I'd suggest you ask your friends (or check for a recommendation of a reliable independent mechanic and get a second opinion on all three of these services. If a second shop confirms that you need them, then you'll know your dealer is on the up and up, and you can continue to go there with confidence. But if you get an opposite opinion, you might want to rethink that relationship.

Tired out

Q: I have a 1995 Honda Accord wagon with 128,000 miles and 16-year-old tires. Do I have to worry that my tires are going to split apart one of these days? By the way, I am a member of the Old Ladies Club.

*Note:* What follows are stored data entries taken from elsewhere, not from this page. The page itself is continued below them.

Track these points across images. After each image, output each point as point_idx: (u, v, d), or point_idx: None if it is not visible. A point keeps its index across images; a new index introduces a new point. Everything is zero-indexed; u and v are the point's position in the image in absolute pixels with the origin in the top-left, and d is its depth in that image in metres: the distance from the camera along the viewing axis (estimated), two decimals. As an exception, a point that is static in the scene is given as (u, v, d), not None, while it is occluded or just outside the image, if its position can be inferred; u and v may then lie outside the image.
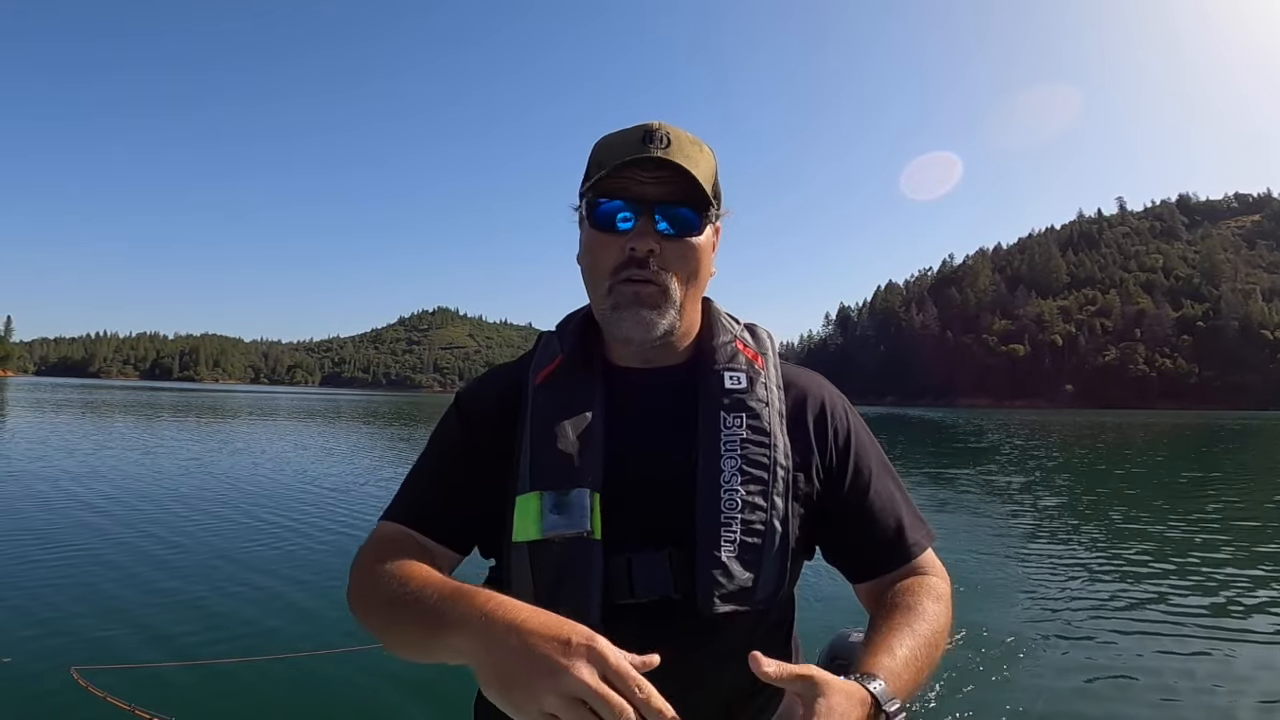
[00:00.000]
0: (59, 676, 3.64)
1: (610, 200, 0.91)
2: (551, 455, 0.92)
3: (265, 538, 7.56)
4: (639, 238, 0.90)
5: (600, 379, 0.99)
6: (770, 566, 0.90)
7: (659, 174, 0.89)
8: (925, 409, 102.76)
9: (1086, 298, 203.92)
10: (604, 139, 0.96)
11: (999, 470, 16.44)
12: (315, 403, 60.95)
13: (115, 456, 14.62)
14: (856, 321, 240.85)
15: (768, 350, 1.04)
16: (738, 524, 0.88)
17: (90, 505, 9.11)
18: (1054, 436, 32.52)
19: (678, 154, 0.90)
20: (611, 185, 0.91)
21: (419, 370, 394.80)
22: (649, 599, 0.88)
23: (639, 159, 0.88)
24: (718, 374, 0.97)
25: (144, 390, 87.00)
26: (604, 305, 0.95)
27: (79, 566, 6.14)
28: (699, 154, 0.93)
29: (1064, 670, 4.24)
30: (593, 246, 0.94)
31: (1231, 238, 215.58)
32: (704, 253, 0.95)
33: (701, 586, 0.87)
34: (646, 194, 0.90)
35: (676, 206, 0.91)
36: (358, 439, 22.67)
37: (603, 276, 0.94)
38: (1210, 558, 7.23)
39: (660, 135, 0.90)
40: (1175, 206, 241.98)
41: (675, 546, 0.89)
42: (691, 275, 0.95)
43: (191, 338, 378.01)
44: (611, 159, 0.91)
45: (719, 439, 0.92)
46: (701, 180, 0.90)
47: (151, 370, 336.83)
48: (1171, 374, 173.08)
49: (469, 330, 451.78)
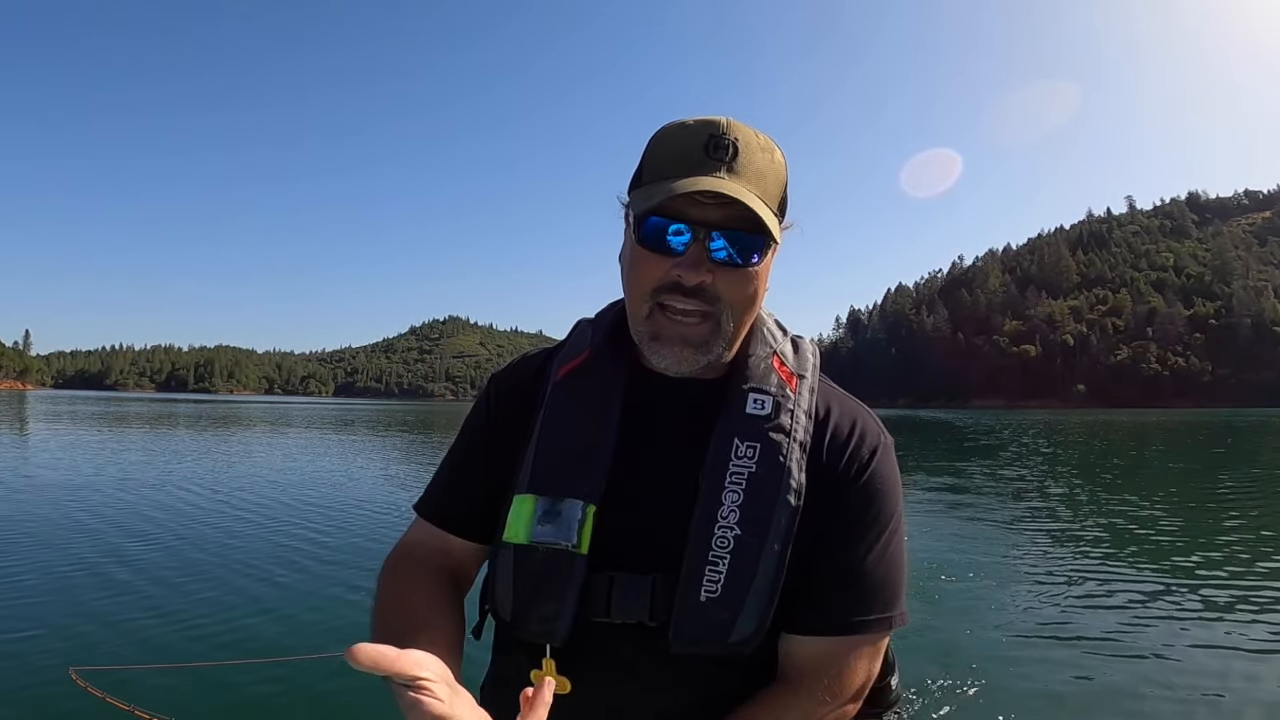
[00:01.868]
0: (58, 677, 3.62)
1: (662, 218, 0.82)
2: (554, 459, 0.89)
3: (267, 540, 7.63)
4: (690, 268, 0.82)
5: (623, 383, 0.93)
6: (751, 612, 0.84)
7: (722, 196, 0.79)
8: (938, 411, 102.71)
9: (1097, 297, 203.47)
10: (664, 134, 0.86)
11: (1009, 469, 16.87)
12: (331, 413, 61.36)
13: (120, 462, 14.94)
14: (867, 324, 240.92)
15: (806, 370, 0.95)
16: (725, 564, 0.83)
17: (88, 507, 9.26)
18: (1066, 436, 32.80)
19: (745, 167, 0.82)
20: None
21: (431, 379, 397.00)
22: (624, 621, 0.85)
23: (700, 187, 0.79)
24: (742, 394, 0.90)
25: (161, 402, 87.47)
26: (642, 327, 0.88)
27: (78, 568, 6.20)
28: (769, 164, 0.84)
29: (1061, 666, 4.24)
30: (637, 262, 0.86)
31: (1242, 235, 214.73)
32: (761, 280, 0.87)
33: (676, 621, 0.83)
34: (707, 217, 0.81)
35: (740, 234, 0.82)
36: (369, 446, 22.78)
37: (643, 295, 0.86)
38: (1221, 555, 7.22)
39: (726, 143, 0.81)
40: (1185, 204, 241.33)
41: (662, 573, 0.85)
42: (748, 305, 0.87)
43: (206, 349, 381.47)
44: (671, 168, 0.82)
45: (725, 469, 0.86)
46: (770, 199, 0.83)
47: (167, 382, 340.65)
48: (1184, 372, 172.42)
49: (480, 339, 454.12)
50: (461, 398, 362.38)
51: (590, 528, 0.85)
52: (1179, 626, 5.00)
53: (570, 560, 0.85)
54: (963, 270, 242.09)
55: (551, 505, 0.86)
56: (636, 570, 0.86)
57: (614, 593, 0.85)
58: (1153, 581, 6.24)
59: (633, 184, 0.88)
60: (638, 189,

A: You'll probably be fine with those 16-year-old tires as long as you don't drive fast — and by fast, I mean over 5 miles per hour. But even members of the Old Ladies Club occasionally hit speeds of 10 mph, and that's too much for your tires.

Tires wear out in two ways. One is through use. Every time you drive, your tires give up a tiny bit of their surface. Eventually, they wear down to the point that there's not enough tread left to provide sufficient friction or channel away water. And at that point, it's time for a new set.

But tires also degrade due to exposure to the ozone in the air. Eventually the rubber will dry out and crack. And once a tire loses its pliability, it is a candidate to blow out.

I don't know how many miles you have on your tires, but with 16 years of exposure to the atmosphere, I'm pretty sure they're cooked. If you look at the sidewalls, you'll almost certainly see hundreds of little cracks.

Because of the degradation of the rubber, tire manufacturers recommend that you buy new tires every six years, whether you've worn down the tread or not. Even assuming that the manufacturers are a little overeager to sell new tires, you're still well outside any reasonable life expectancy for a set of tires.